3. How is it normally transmitted?

Monkeypox doesn’t spread easily between people. Contact with the virus from an animal, human or contaminated object is the main pathway. The virus enters the body through broken skin, the respiratory tract or the mucous membranes in the eyes, nose or mouth. Transmission from one person to another is thought to occur through respiratory droplets during direct and prolonged face-to-face contact. But it can also happen through contact with body fluids or lesion material, or indirectly through contact with contaminated clothing or linens.

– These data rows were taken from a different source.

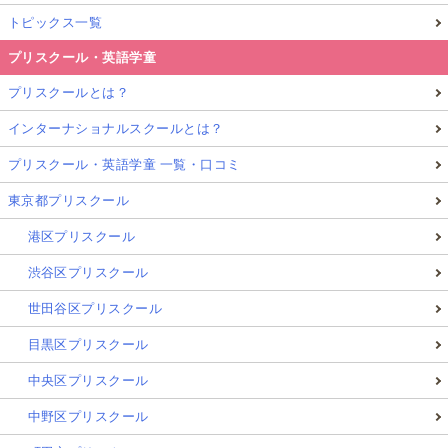
トピックス一覧
プリスクール・英語学童
プリスクールとは？
インターナショナルスクールとは？
プリスクール・英語学童 一覧・口コミ
東京都プリスクール
港区プリスクール
渋谷区プリスクール
世田谷区プリスクール
目黒区プリスクール
中央区プリスクール
中野区プリスクール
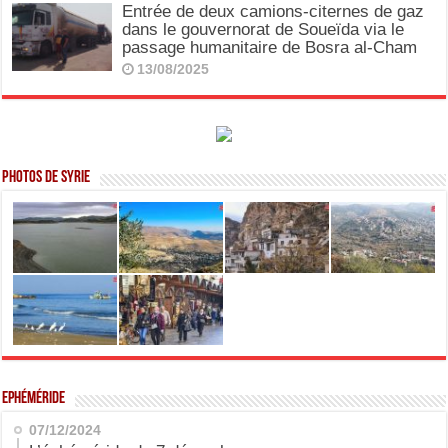
Entrée de deux camions-citernes de gaz
dans le gouvernorat de Soueïda via le
passage humanitaire de Bosra al-Cham
13/08/2025
Photos de Syrie
Ephéméride
07/12/2024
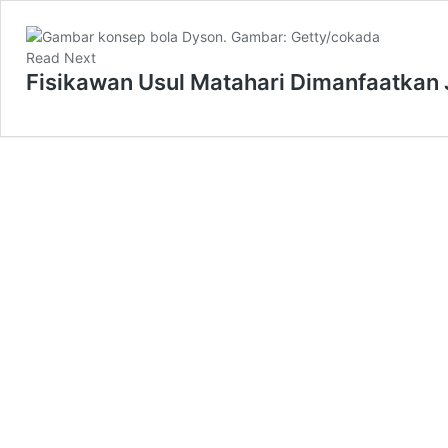
Read Next
Fisikawan Usul Matahari Dimanfaatkan 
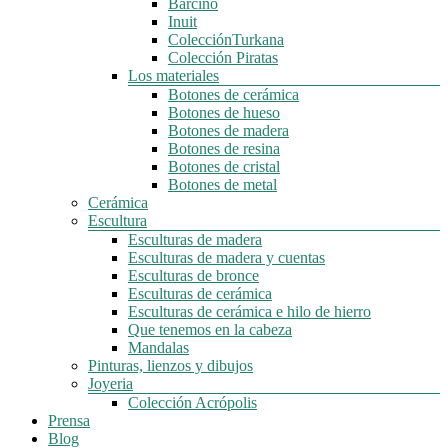
Barcino
Inuit
ColecciónTurkana
Colección Piratas
Los materiales
Botones de cerámica
Botones de hueso
Botones de madera
Botones de resina
Botones de cristal
Botones de metal
Cerámica
Escultura
Esculturas de madera
Esculturas de madera y cuentas
Esculturas de bronce
Esculturas de cerámica
Esculturas de cerámica e hilo de hierro
Que tenemos en la cabeza
Mandalas
Pinturas, lienzos y dibujos
Joyeria
Colección Acrópolis
Prensa
Blog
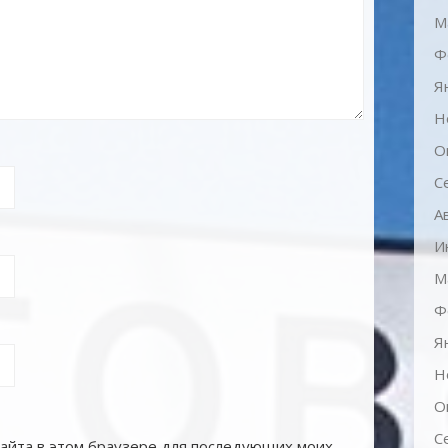
М
Ф
Я
Н
О
С
А
И
М
Ф
Я
Н
О
С
 сайта в этом браузере для последующих моих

Common household disinfectants can kill it.

4. What’s unusual this time?

There’ve been multiple chains of transmission in clusters in multiple countries that don’t normally report monkeypox.

Cases don’t involve recent travel to places in West and Central Africa where the disease is endemic, meaning perpetually present.

Flu-like symptoms haven’t always preceded the rash, and some patients first sought medical care for lesions in the genital and perianal region, according to the US Centers for Disease Control and Prevention.

A large proportion of cases have been among men who have sex with men, and many have occurred within sexual networks.

5. Where does monkeypox come from?

The reservoir host or main carrier of monkeypox disease hasn’t yet been identified, although rodents are suspected of playing a part in transmission. It was first diagnosed in humans in 1970 in the Democratic Republic of the Congo in a 9-year-old boy. Since then, most cases in humans have occurred in rain forest areas of Central and Western Africa. In 2003, the first outbreak outside of Africa occurred in the US and was linked to animals imported from Ghana to Texas, which then infected pet prairie dogs. Dozens of cases were recorded in that outbreak.